PROBLEM STATEMENT: Extend the passage on why honest communication with narcissists breaks down, picking up after its final sentence.

Attempts to communicate in an honest and sincere manner with a narcissistic inevitably will break down or shut down. There is, I believe, an exact point where the communication break/shut down will always occur. It may occur any time before this point, but if it hasn't already occurred, it will at this specific point. This is because what narcissists are literally incapable of what is required at that point to continue honest, open, and sincere dialogue. The cunning may feign possessing it in an attempt to control and manipulate, and some may be indeed be deceived, but it is no longer honest communication, ergo, even when the illusion of real communication is present, the reality of the matter is that communication has broken or shut down.

What is this magic breaking point, you ask? It is the exact moment you ask them to consider a perspective different from their own. This is literally an impossible task for them, just like it is for small children. The comparisons of narcissists to young children that many make are not exaggerations. Both narcissists and small children are egocentric. As such, they cannot possess empathy or take different perspectives. Children in theory grow out of this and learn empathy and understanding. I don't know if narcissists simply carry their egocentricity of childhood with them into adulthood, or develop it later, or if something else entirely causes it, but the egocentric adult is clearly lacking in the empathy and understanding department.

What does it mean to take another person's perspective, though? It's not to literally look through their eyes, and besides, most people can at least understand that they'll see different things if they are standing on different sides of a table. It is the ability to appreciate or respect the subjective experience of another person, even if it is different from your own subjective experience. I say "subjective" experience, because by default all experiences you have are filtered through your genetics, your past experiences, your mind set when experiencing something, and so on. Take taste for example. Some people love the taste of cilantro, some people absolutely hate it. Neither of them are wrong, it's simply subjective.

PROVIDED RECORDS:
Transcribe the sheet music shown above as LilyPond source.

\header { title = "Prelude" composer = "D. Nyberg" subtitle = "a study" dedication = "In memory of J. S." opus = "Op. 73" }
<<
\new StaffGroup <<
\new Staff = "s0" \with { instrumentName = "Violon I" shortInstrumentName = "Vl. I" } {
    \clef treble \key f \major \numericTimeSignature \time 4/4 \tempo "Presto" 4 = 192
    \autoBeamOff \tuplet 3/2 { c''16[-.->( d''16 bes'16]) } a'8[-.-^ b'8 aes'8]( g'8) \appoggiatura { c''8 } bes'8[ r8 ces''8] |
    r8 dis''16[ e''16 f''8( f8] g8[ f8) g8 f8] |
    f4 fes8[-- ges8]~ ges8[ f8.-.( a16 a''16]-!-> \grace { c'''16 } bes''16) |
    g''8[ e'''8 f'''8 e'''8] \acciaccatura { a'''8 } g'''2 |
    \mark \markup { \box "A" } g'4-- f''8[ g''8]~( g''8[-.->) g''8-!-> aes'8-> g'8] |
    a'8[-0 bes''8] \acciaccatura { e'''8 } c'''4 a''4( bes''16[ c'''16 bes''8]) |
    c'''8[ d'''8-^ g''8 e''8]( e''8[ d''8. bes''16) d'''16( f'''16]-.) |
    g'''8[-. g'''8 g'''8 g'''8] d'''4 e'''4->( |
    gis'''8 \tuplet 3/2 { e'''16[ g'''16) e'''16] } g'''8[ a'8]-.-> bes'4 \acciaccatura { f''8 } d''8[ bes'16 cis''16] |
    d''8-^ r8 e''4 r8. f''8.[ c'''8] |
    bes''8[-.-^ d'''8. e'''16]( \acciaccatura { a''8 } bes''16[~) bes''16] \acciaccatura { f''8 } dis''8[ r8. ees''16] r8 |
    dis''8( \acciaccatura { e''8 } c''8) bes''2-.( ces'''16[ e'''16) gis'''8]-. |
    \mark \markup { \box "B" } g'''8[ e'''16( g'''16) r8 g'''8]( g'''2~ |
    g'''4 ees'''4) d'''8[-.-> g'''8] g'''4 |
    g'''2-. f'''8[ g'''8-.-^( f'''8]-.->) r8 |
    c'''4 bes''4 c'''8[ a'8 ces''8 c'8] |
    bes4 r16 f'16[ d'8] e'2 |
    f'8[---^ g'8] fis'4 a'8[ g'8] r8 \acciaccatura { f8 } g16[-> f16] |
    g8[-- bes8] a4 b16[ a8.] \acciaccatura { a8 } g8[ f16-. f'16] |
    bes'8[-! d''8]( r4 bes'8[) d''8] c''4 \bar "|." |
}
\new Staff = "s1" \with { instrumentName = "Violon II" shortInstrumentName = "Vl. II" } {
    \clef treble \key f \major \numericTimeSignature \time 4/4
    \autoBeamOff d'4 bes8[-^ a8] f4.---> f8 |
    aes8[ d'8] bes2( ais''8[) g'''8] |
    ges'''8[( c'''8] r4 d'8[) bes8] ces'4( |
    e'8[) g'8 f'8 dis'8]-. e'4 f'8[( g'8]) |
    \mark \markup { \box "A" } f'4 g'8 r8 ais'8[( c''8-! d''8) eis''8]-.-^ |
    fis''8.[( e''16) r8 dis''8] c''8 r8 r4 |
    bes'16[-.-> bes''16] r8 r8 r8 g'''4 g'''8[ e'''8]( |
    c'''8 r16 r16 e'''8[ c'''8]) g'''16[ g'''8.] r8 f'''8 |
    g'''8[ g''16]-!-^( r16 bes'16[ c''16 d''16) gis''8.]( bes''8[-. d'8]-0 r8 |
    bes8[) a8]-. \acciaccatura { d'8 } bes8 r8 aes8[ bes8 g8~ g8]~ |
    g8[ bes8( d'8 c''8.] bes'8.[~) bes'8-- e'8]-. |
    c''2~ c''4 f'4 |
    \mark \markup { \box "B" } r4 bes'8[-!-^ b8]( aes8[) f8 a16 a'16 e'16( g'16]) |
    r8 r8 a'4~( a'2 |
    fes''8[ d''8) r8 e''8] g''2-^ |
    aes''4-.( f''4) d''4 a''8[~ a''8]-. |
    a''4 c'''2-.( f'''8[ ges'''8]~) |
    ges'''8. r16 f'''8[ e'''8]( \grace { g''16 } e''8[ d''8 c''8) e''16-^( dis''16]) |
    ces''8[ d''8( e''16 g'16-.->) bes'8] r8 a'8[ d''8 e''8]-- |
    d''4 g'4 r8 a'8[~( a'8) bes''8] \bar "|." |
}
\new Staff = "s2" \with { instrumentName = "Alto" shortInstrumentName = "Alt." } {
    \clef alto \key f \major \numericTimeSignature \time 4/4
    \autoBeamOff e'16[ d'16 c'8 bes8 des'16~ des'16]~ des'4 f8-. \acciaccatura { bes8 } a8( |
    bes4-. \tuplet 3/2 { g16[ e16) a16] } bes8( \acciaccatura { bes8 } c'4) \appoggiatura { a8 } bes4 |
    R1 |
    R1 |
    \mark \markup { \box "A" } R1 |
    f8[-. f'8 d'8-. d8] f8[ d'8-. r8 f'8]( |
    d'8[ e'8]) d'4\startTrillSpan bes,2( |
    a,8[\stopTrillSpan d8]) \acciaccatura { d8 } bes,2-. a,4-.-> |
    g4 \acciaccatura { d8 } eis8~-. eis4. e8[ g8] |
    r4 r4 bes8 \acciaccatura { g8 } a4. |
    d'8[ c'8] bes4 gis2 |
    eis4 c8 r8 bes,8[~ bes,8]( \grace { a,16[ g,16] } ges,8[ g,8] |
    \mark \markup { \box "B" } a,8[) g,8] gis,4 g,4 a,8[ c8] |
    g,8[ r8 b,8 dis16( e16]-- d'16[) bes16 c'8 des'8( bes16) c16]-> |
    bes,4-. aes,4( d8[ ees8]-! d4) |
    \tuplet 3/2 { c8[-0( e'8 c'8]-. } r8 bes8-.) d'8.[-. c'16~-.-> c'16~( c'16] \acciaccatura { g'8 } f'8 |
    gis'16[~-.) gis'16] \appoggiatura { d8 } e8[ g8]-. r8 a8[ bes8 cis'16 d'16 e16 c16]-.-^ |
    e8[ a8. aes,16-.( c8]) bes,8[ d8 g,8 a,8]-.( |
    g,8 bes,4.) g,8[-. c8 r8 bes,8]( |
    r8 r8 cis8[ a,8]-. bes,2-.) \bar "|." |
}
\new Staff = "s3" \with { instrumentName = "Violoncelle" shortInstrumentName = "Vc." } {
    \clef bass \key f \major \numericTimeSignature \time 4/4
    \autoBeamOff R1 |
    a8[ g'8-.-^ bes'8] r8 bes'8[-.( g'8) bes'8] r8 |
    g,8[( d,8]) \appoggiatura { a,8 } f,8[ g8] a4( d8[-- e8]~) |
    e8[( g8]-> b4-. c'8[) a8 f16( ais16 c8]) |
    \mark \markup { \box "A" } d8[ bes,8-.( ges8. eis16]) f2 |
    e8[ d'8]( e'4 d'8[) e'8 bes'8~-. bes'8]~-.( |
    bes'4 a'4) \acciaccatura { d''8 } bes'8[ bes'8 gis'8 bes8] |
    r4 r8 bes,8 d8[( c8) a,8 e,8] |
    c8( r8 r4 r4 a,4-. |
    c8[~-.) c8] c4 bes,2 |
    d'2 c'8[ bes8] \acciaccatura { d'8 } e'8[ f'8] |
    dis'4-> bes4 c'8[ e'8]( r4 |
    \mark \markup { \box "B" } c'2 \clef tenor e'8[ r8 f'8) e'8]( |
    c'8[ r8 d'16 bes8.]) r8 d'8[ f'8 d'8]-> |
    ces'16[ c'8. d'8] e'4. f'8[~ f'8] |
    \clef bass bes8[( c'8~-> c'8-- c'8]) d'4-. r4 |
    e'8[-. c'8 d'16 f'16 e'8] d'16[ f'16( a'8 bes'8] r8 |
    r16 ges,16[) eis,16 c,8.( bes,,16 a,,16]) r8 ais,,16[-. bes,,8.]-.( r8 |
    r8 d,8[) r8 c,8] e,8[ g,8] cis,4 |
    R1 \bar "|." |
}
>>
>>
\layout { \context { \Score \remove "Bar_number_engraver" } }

RESPONSE:
To the narcissist though, only their experience is right and it is the only experience that is real. It is the only experience anyone can have in their world. All others are false. All other experiences by other people are lies, delusions, misremembered, or are otherwise invalid. When you ask your narcissist parent to listen to your perspective, and how you felt unloved and terrified as a child, they cannot even concede that you might have had a different experience than they did. You are wrong and are not entitled to any thoughts or feelings based on such false experiences. Any thoughts or feelings that come from those false experiences are also false! And so all meaningful communication breaks down when you ask the narcissist even imagine what it's like to walk in your shoes. They can't, the only shoes that exist in their world are their own. They are completely incapable of doing what is necessary to continue healthy dialogue.

I do not doubt that my mother experienced herself as a very loving and devoted parent, that she experienced herself as loving and caring. She felt herself giving me love, and probably still does. And that's her experience, she's entitled to it and I won't deny it. But it isn't mine, and it isn't what I lived with and continue to live with. I carry it with me every day. I did not experience her as loving and caring, but often as terrifying. I will not say she didn't love me (invalidating her experience), but that I did not feel loved (my personal experience). However, I can accept that her experience wasn't mine, and when I confronted her I didn't even ask for apologies, only that she accept my experience was different, and that just because it wasn't the same as hers didn't mean it and everything that went with it was wrong.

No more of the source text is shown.